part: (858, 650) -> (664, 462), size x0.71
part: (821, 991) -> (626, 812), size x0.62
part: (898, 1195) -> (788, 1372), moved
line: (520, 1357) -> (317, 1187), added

^^^^

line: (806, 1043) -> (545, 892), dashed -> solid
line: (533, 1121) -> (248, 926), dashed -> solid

^^^^

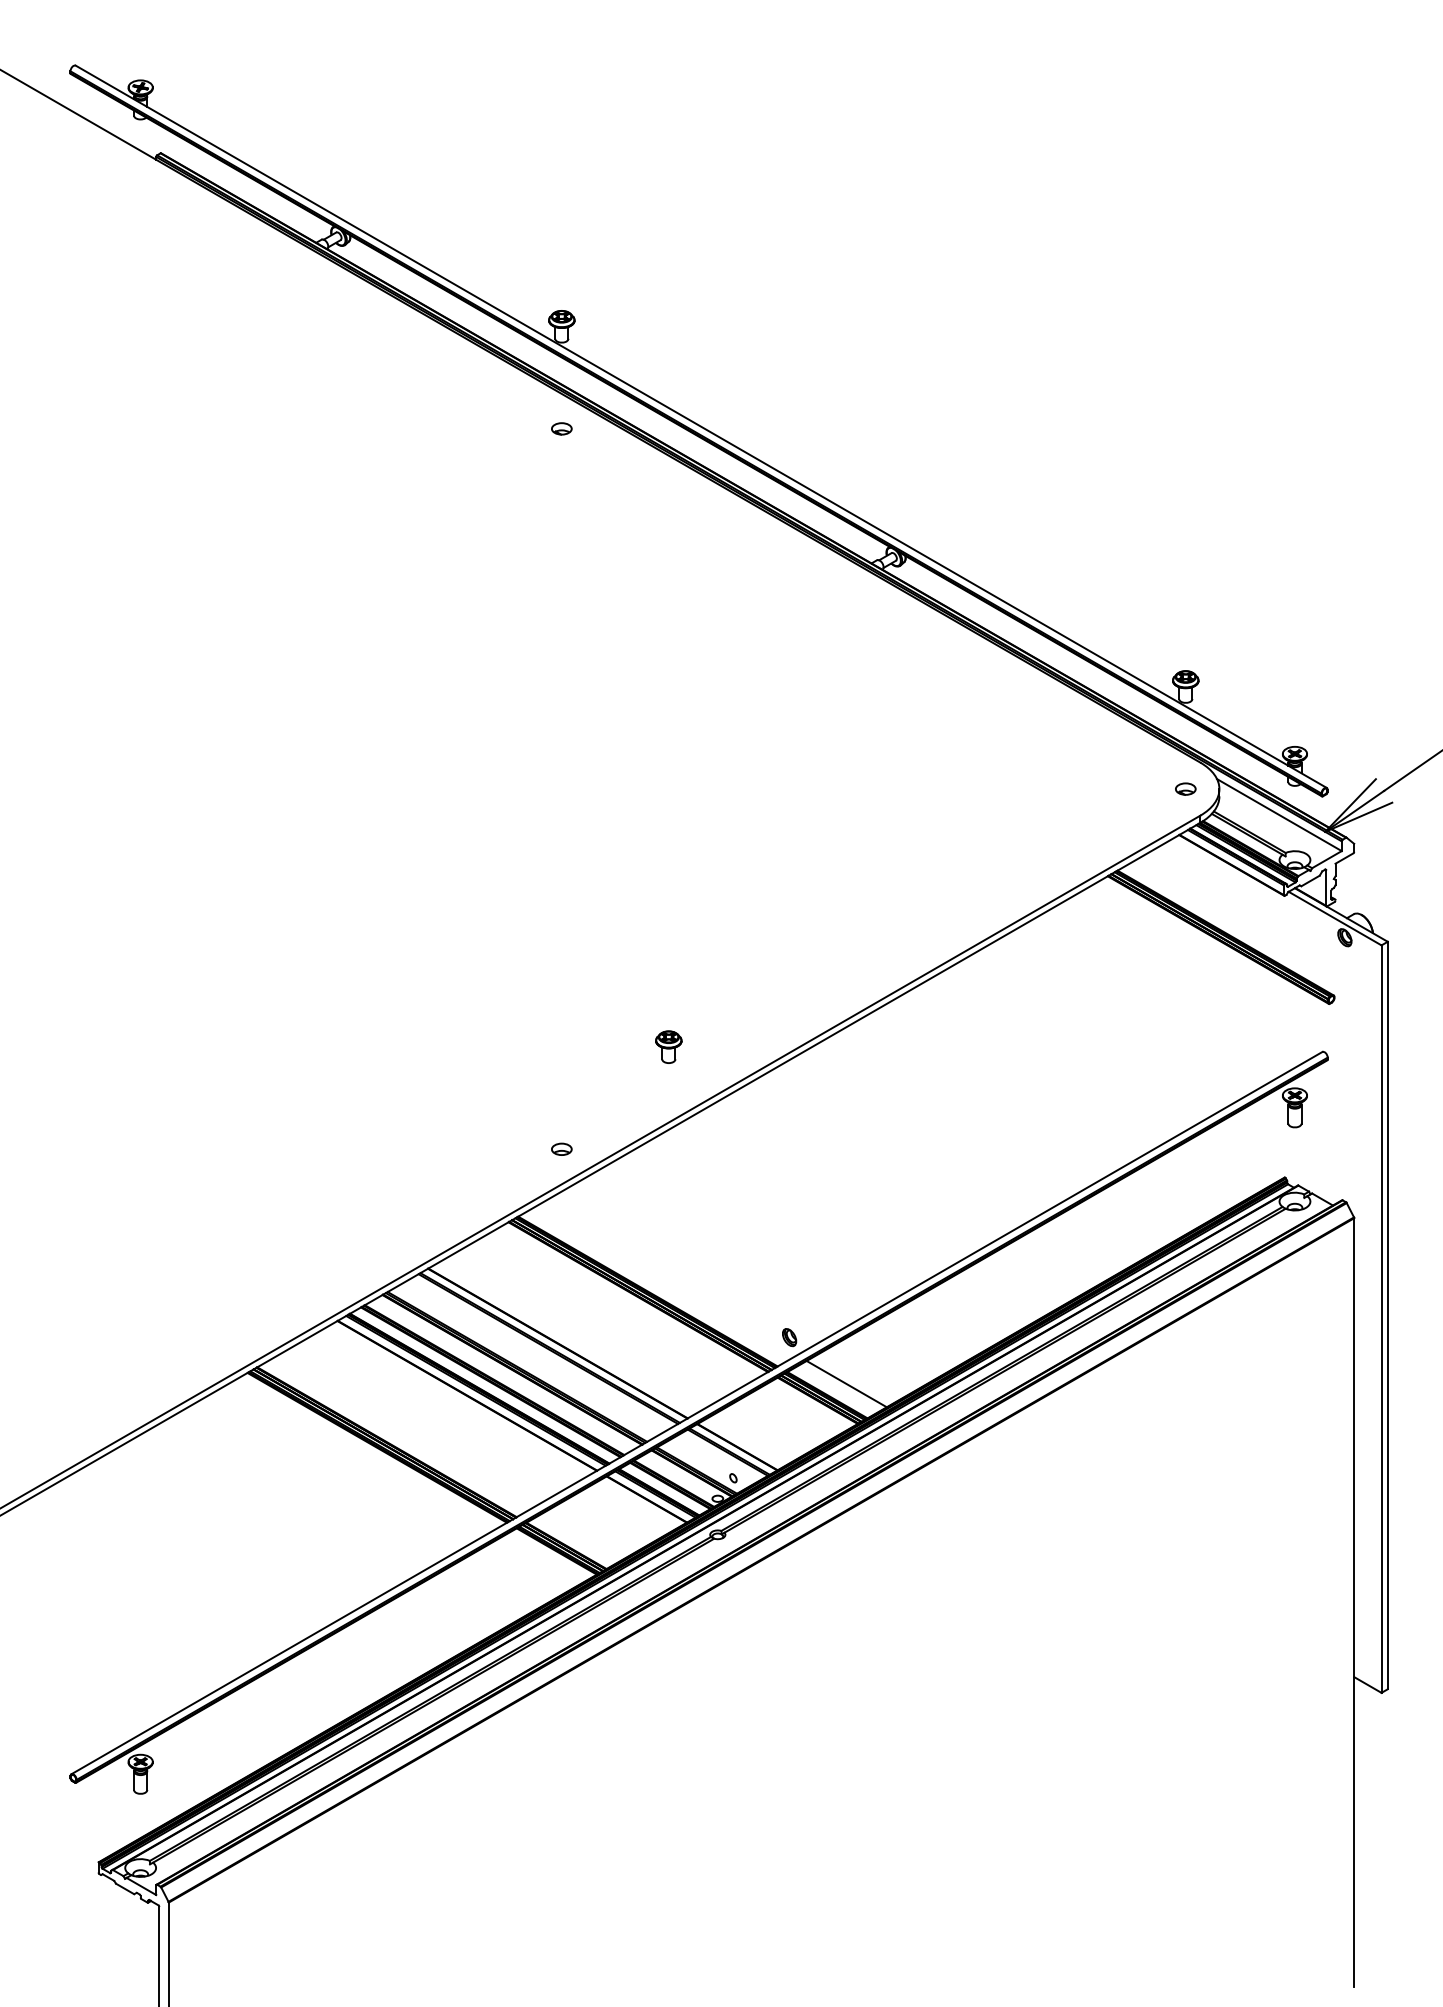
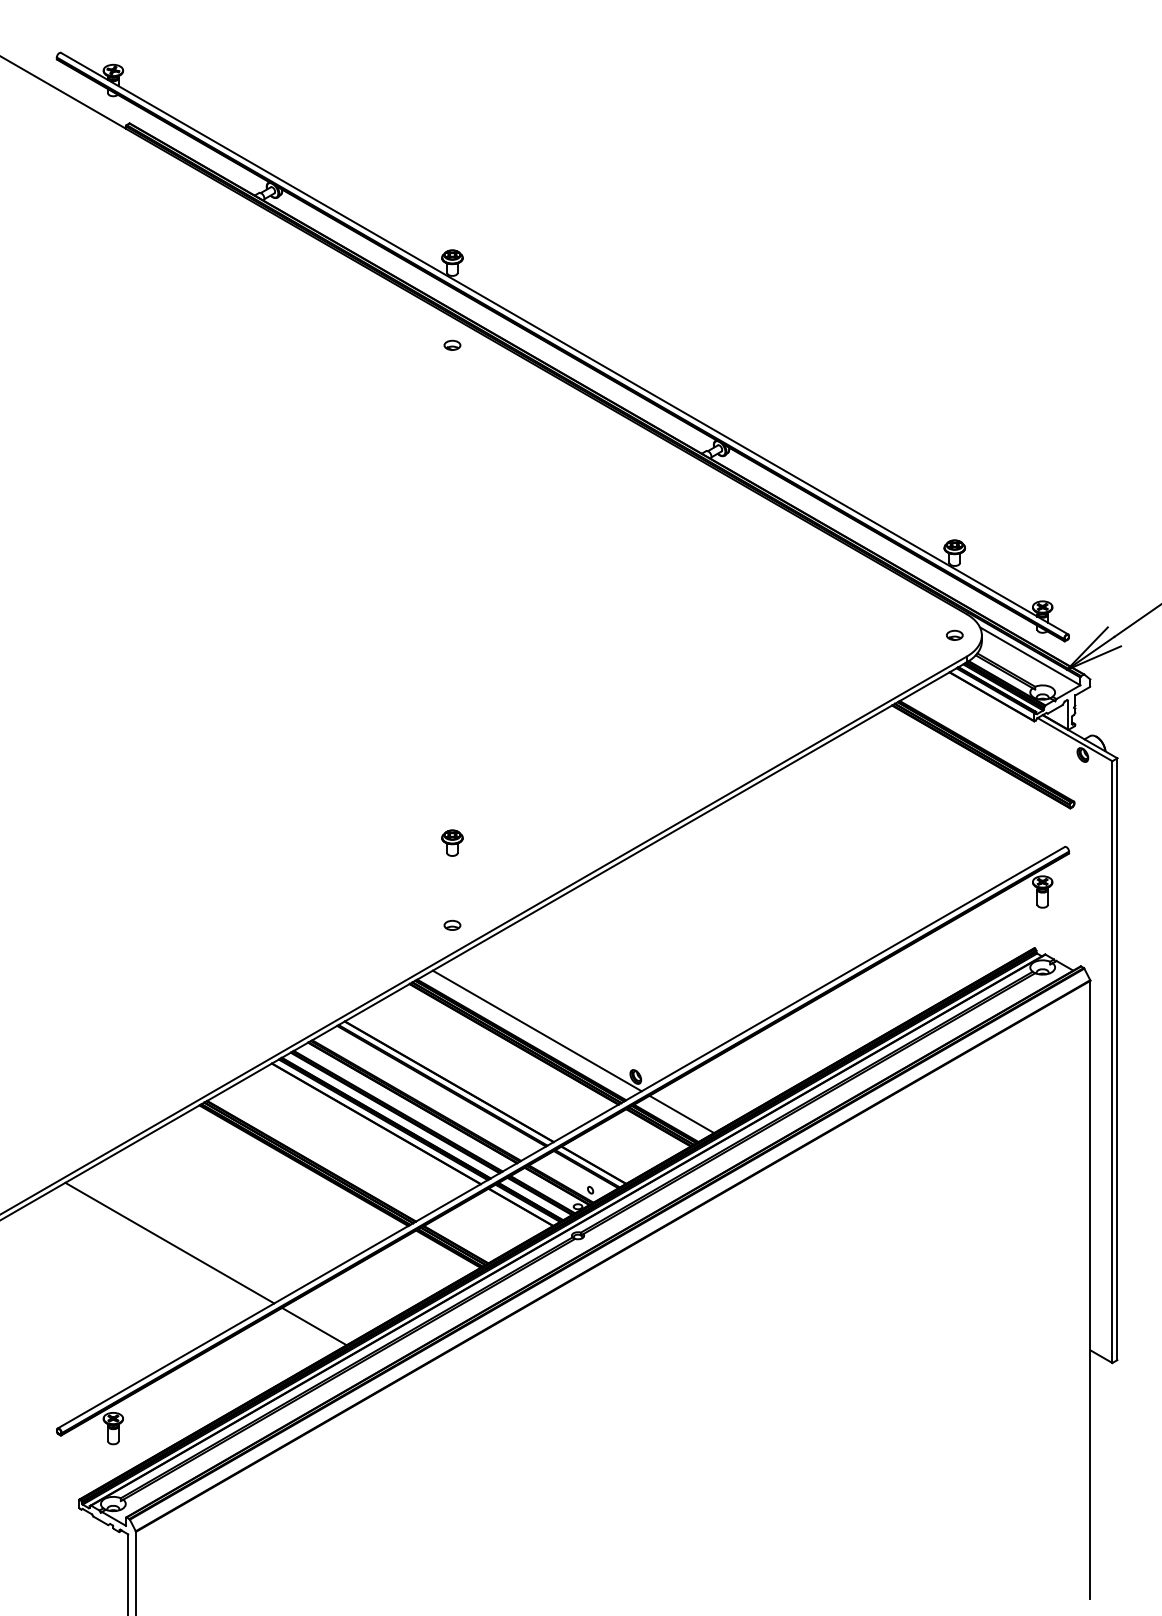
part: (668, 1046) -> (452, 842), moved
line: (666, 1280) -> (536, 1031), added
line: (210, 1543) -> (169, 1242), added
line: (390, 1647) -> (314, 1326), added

^^^^

EXERCISE DIRECTIONS: Your reply must be one number, namely the count of lines above that hold the string "moved".

EXERCISE SOLUTION: 2